Building with AI: A Hands-On Course for Scientists and Engineers
AI tools have reached the point where a scientist or engineer with no background in computer science can build real, working systems.
Over five sessions, participants will learn to put AI agents to work automating routine tasks, build reliable software with AI copilots, acquire and clean real-world data, visualize and communicate results, and adapt foundation models to their own problems.
The course is designed for people outside of AI and CS who want practical capability rather than theory. No prior coding experience is assumed. Each session is built around interactive training and application; participants will leave with the skills to apply these tools to their own research and engineering.
Details
- Dates: August 31–September 4, 2026
- Time: 9:30 am–12:30 pm
- Location: MIT Schwarzman College of Computing, Man Auditorium, 45-230
Space is limited. Registration will be confirmed on a first-come, first-served basis. Please note that this course is open to MIT faculty, principal investigators, and graduate students only.
Modules
AI agents do not just answer questions; they take actions. They use tools, retrieve information, and carry multi-step tasks through to a result. This module introduces what agents are and puts them to work on the kind of tasks that fill a scientist’s or engineer’s week: automating repetitive work, running scheduled jobs that execute on their own, and building reusable skills that package a workflow once and run it again on demand.
Building real software with AI copilots, with no prior coding ability assumed. This module teaches the discipline that makes copilot-driven development reliable rather than a guessing game. We cover how to write a specification that defines what a system must do and how to know when it is correct, how to decompose a problem into pieces small enough for a copilot to get right and for you to verify, and how to develop in phases where each piece is tested before the next is built on it. The same method scales from a short script to a complex system with many interacting parts.
Acquiring data from the real world: web scraping, APIs, instrument logs, public datasets, and document parsing. Cleaning, deduplication, handling missing values, unit consistency, and labeling. We also cover turning raw measurements into forms a model can use: encodings for tabular, sequence, and spatial data, normalization, and domain-specific representations such as molecules, meshes, fields, and spectra. Emphasis is on the unglamorous reality that most AI-for-science effort is spent here, and on how representation choices constrain what a model can express.

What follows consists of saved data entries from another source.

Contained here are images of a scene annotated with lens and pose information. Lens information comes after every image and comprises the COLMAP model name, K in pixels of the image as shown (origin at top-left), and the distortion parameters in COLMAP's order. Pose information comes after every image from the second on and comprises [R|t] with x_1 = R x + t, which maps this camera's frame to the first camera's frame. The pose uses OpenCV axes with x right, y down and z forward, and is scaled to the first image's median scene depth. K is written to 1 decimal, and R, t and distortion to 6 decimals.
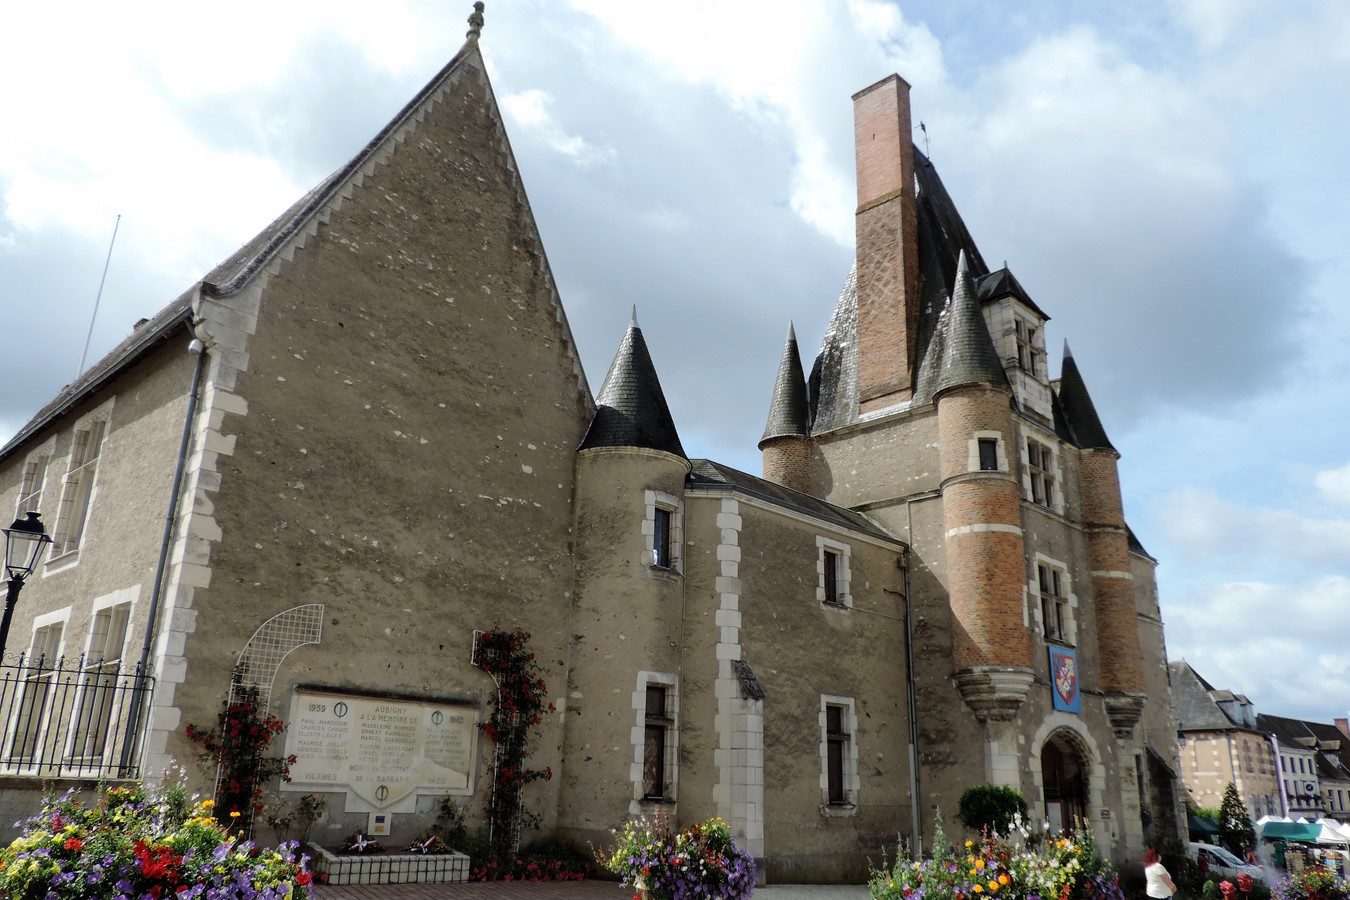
lens RADIAL K [[1026.7, 0, 694.5], [0, 1026.7, 450.1], [0, 0, 1]] dist [0.002480, 0.003016]
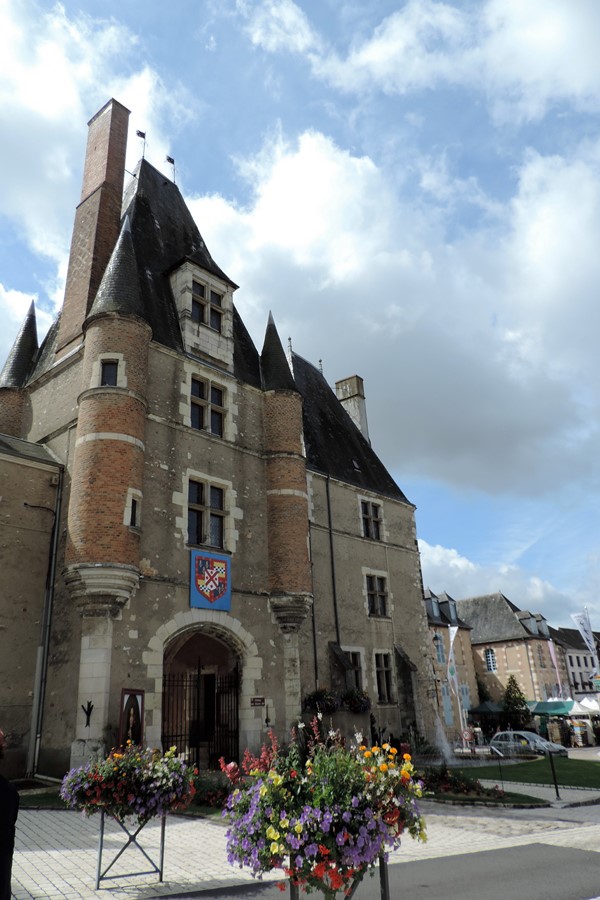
lens RADIAL K [[643.5, 0, 300.0], [0, 643.5, 450.0], [0, 0, 1]] dist [-0.001767, 0.000228]
pose [[0.997283, -0.045181, 0.058190, 0.415572], [0.048706, 0.996969, -0.060665, 0.127965], [-0.055273, 0.063334, 0.996461, 0.289752]]
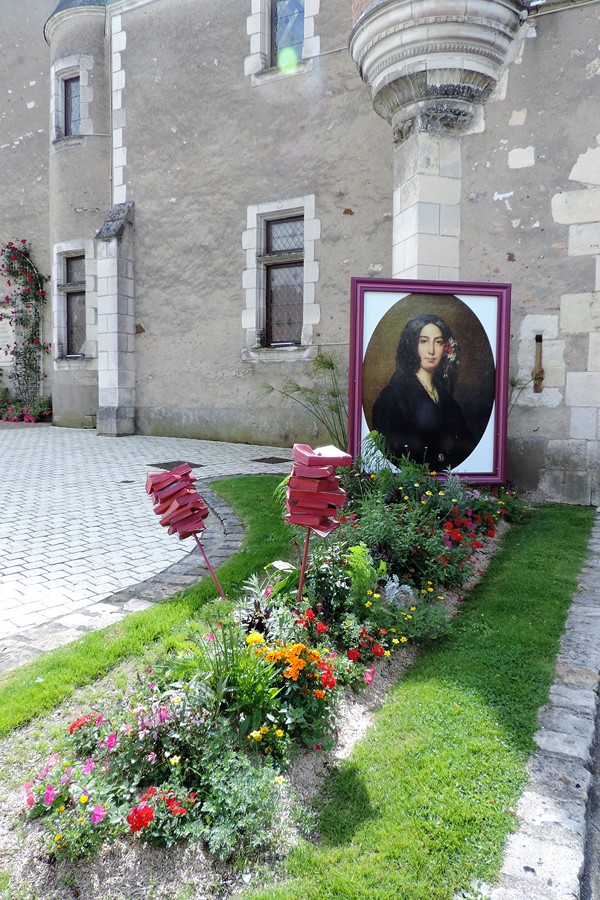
lens RADIAL K [[647.0, 0, 300.0], [0, 647.0, 450.0], [0, 0, 1]] dist [-0.033899, 0.001362]
pose [[0.266673, 0.051492, -0.962411, 0.499850], [0.310303, 0.940813, 0.136317, 0.298942], [0.912468, -0.334991, 0.234911, 0.738097]]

Seeing data before and after modeling, and telling stories with it. Exploratory plots, high-dimensional visualization, uncertainty display, and communicating results to scientific and engineering audiences. The focus is on using AI tools such as Claude to do this faster: generating and refining plots from a description, building interactive views without hand-writing plotting code, and iterating on a visualization in seconds rather than hours. Visualization is a debugging tool for both data and models, used to catch problems that summary statistics hide.
What pre-trained models are and how to adapt them. Transfer learning, fine-tuning, parameter-efficient methods such as LoRA and adapters, prompting, and evaluation. Applying language, vision, and scientific foundation models to engineering problems without training from scratch.
Instructors

Wojciech Matusik is the Cadence Design Systems Professor of Electrical Engineering and Computer Science at MIT, with appointments in EECS and Mechanical Engineering. He leads the Computational Design and Fabrication Group at CSAIL, where his research spans computational design, computer graphics, applied machine learning, and digital fabrication. He received his B.S. from UC Berkeley and his M.S. and Ph.D. from MIT, and his work has been recognized with honors including a Humboldt Research Award, a DARPA Young Faculty Award, an ACM SIGGRAPH Significant New Researcher Award, and a Sloan Research Fellowship.

Hanspeter Pfister is the An Wang Professor of Computer Science at the Harvard John A. Paulson School of Engineering and Applied Sciences and an affiliate faculty member of the Center for Brain Science. His research in visual computing lies at the intersection of scientific visualization, information visualization, computer graphics, and computer vision, spanning biomedical image analysis, image and video analysis, and visual analytics in data science. He holds a Ph.D. in computer science from Stony Brook University and an M.S. in electrical engineering from ETH Zurich, and before joining Harvard he spent over a decade at Mitsubishi Electric Research Laboratories. He is a recipient of the IEEE Visualization Technical Achievement Award and served as technical papers chair for SIGGRAPH 2012.